TASK BRIEF: Would you please return the lines of the entries below starting at the line that has "left shoulder: (64, 215)" and ending at the line that has "left knee: (412, 441)", both included, exactly as they are?

Source records
»»

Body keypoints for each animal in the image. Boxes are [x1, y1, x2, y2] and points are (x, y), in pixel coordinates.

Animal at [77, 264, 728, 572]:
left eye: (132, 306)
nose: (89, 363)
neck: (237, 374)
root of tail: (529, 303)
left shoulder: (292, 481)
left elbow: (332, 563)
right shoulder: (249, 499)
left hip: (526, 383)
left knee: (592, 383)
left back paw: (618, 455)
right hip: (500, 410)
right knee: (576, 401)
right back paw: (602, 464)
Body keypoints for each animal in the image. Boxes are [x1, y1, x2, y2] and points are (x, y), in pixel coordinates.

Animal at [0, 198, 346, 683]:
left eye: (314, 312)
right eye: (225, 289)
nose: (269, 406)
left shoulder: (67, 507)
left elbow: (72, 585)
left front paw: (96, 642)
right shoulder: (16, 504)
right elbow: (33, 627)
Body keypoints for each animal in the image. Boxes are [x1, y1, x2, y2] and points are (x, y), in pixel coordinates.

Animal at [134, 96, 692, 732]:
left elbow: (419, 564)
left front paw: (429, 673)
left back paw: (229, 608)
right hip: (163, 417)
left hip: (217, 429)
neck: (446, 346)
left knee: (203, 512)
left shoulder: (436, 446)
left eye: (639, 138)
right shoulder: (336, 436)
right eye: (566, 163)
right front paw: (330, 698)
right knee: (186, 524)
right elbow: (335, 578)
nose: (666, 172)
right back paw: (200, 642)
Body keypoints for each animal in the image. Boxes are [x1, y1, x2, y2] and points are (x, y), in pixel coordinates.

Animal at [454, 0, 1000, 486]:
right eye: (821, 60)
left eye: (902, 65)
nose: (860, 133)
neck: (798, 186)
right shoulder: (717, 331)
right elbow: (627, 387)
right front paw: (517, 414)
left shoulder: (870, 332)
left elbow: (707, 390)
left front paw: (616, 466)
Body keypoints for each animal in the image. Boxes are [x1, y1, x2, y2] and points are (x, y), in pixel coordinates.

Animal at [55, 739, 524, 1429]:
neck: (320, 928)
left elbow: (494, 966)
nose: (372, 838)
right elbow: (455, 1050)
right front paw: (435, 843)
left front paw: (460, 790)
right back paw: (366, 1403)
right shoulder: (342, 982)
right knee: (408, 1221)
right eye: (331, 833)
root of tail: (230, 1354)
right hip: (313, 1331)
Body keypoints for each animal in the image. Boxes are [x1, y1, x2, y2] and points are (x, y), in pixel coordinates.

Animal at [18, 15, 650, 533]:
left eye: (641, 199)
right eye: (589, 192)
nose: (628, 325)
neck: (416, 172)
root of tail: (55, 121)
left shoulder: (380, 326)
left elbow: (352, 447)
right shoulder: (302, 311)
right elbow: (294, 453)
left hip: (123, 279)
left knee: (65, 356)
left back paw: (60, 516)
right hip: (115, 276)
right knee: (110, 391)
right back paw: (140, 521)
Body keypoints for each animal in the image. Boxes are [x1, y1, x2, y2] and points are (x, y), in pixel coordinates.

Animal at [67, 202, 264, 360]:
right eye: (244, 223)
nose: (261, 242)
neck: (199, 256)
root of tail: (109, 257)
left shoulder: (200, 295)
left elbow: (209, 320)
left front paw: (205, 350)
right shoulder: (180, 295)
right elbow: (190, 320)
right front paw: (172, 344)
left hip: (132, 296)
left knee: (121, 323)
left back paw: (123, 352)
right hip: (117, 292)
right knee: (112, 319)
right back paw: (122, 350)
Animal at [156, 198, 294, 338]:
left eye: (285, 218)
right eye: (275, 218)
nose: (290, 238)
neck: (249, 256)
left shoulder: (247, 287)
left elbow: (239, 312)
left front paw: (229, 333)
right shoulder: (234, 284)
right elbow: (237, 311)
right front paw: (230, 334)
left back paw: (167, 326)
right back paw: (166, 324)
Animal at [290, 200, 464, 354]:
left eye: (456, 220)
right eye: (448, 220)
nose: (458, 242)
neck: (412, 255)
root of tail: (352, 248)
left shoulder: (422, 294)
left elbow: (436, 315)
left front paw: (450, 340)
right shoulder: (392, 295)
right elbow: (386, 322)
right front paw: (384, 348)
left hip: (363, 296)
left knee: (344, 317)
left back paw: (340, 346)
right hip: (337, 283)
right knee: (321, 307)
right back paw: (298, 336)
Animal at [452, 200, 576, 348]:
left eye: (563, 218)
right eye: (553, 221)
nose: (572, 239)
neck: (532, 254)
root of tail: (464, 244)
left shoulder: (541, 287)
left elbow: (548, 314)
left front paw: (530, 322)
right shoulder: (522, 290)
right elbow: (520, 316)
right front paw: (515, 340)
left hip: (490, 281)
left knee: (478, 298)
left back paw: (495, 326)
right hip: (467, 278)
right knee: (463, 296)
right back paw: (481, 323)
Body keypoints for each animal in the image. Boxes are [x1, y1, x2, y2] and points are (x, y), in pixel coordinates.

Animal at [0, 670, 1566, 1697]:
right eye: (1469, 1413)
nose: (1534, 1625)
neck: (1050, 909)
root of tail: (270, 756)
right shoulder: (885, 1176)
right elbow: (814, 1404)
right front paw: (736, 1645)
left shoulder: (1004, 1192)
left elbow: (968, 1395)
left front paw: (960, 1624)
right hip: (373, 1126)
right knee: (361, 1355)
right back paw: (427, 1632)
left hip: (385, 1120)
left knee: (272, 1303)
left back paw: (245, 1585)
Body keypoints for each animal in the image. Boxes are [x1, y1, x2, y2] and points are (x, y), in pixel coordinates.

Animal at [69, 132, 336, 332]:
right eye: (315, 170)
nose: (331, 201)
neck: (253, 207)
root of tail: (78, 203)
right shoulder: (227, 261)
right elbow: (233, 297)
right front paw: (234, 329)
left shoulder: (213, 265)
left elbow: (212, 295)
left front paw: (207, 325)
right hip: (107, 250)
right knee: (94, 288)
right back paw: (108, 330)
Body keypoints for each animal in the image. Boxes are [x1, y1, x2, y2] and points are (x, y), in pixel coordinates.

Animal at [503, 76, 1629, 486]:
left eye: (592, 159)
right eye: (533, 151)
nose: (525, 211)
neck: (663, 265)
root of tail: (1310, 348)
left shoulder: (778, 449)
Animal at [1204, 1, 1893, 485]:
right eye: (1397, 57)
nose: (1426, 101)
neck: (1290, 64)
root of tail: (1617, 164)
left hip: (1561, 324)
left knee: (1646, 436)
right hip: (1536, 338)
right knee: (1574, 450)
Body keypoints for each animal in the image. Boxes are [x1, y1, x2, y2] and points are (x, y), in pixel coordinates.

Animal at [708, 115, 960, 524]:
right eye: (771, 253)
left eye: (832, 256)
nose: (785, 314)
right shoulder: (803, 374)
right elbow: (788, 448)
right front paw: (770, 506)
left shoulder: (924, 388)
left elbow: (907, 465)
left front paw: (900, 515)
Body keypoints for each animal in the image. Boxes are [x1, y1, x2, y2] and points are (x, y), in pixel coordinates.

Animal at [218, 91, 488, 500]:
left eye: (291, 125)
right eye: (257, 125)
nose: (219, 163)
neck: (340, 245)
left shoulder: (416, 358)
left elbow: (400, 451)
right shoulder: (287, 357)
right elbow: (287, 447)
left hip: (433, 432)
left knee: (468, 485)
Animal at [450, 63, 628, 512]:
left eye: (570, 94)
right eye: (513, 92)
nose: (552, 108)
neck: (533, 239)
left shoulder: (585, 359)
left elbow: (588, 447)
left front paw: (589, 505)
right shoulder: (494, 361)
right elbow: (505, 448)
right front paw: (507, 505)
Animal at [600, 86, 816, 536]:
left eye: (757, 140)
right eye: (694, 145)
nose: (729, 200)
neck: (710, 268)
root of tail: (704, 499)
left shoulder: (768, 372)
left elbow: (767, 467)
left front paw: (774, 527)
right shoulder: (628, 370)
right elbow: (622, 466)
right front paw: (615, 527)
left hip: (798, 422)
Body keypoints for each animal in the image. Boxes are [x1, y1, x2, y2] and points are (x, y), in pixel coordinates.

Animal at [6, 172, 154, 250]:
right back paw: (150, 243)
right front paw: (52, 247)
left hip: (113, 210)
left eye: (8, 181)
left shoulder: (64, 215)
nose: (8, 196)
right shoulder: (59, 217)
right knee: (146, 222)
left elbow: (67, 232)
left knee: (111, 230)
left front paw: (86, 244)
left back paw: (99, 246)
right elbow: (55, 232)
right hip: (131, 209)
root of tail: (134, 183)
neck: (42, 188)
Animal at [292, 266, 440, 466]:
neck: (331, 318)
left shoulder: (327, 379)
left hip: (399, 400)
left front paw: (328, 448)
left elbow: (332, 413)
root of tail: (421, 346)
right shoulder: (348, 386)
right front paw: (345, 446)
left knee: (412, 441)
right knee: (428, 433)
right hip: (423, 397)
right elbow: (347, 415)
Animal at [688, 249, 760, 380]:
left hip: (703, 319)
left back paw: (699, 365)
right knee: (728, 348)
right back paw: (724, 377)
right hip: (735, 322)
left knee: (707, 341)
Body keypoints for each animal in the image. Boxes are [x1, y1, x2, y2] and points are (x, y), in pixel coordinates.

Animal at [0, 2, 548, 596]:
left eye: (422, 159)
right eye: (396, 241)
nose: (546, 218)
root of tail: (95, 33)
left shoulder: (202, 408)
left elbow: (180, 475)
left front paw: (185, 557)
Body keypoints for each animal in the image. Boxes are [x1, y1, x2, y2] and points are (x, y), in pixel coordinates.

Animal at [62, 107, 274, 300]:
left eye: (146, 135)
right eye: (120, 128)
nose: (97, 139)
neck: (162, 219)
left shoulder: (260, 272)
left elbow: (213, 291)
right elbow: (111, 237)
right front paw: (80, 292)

««

WRITTEN SOLUTION:
left shoulder: (64, 215)
nose: (8, 196)
right shoulder: (59, 217)
right knee: (146, 222)
left elbow: (67, 232)
left knee: (111, 230)
left front paw: (86, 244)
left back paw: (99, 246)
right elbow: (55, 232)
right hip: (131, 209)
root of tail: (134, 183)
neck: (42, 188)
Animal at [292, 266, 440, 466]:
neck: (331, 318)
left shoulder: (327, 379)
left hip: (399, 400)
left front paw: (328, 448)
left elbow: (332, 413)
root of tail: (421, 346)
right shoulder: (348, 386)
right front paw: (345, 446)
left knee: (412, 441)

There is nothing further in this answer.